In short, it is possible to overcome a food intolerance, but it won’t always happen.

The Distinction Between Food Intolerance and Allergies

Food allergies and intolerances are often talked about in an interchangeable way, but they’re not the same at all. And it’s important to understand the differences when we discuss the idea of growing out of a food intolerance.

Children often outgrow food allergies. The majority of kids outgrow certain food allergies, including those to wheat, dairy, egg and soy. However, it’s not as likely that they will outgrow other types of allergies, including tree nut, peanut or shellfish allergies.

The fact that many children outgrow allergies does not mean they’ll outgrow intolerances. That’s because the two affect the body in different ways. An allergy happens because the immune system reacts to the food. Intolerances do not involve the immune system but instead are based on the body having trouble digesting the food. They tend to be gastrointestinal in nature, including symptoms such as abdominal pain, gas, bloating or diarrhea.

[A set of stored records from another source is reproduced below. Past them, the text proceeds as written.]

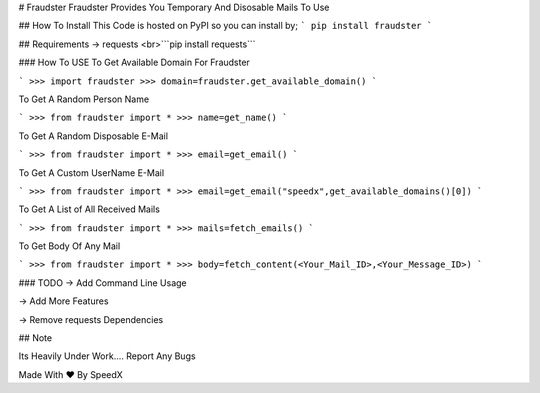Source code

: # Fraudster
Fraudster Provides You Temporary And Disosable Mails To Use

## How To Install
This Code is hosted on PyPI so you can install by;
```
pip install fraudster
```

## Requirements 
-> requests 
<br>```pip install requests```

### How To USE
To Get Available Domain For Fraudster

```
>>> import fraudster
>>> domain=fraudster.get_available_domain()
```

To Get A Random Person Name

```
>>> from fraudster import *
>>> name=get_name()
```

To Get A Random Disposable E-Mail

```
>>> from fraudster import *
>>> email=get_email()
```

To Get A Custom UserName E-Mail

```
>>> from fraudster import *
>>> email=get_email("speedx",get_available_domains()[0])
```

To Get A List of All Received Mails

```
>>> from fraudster import *
>>> mails=fetch_emails()
```

To Get Body Of Any Mail

```
>>> from fraudster import *
>>> body=fetch_content(<Your_Mail_ID>,<Your_Message_ID>)
```

### TODO
-> Add Command Line Usage

-> Add More Features

-> Remove requests Dependencies


## Note 

Its Heavily  Under Work.... Report Any Bugs 

Made With ♥ By SpeedX



The reason for the difficulty digesting the food is that the body isn’t breaking down the food correctly. In some cases, this happens because the person is deficient in an enzyme that would help the body use the food properly. For instance, children with lactose intolerance are lacking enough lactase enzyme that breaks down lactose in milk and other dairy products. Other times, it relates to a sensitivity or reaction to something in the food, such as caffeine in coffee.

Overcoming an Intolerance

It is possible to get over a food intolerance, but it won’t always work. Some young children’s bodies are able to adjust to not having enough of an enzyme. In other cases, children will have the intolerance for the rest of their lives.

Some people find that it works to avoid the food for a while and then reintroduce it. After reintroducing it, people don’t always experience the negative reactions again. In this case, the body may have developed a tolerance to it. Nonetheless, it’s worth noting that with intolerance the reactions don’t always occur unless you eat a lot of the food or eat it too frequently. It requires trial-and-error for each person to see how long they need to stay away from the food before reintroducing it, and then how much their body can tolerate at that point.

This is another difference between a food allergy and intolerance. It’s safer to do trial-and-error with the amount and frequency of a food when your child has a food intolerance. If your child has an allergy instead, exposure to just a small amount can potentially be life-threatening. Since it’s not always easy to see the difference between an intolerance and an allergy, and because some people have both at once, the safest bet is to work with a medical specialist when trying to see if your child has gotten over a food intolerance or allergy.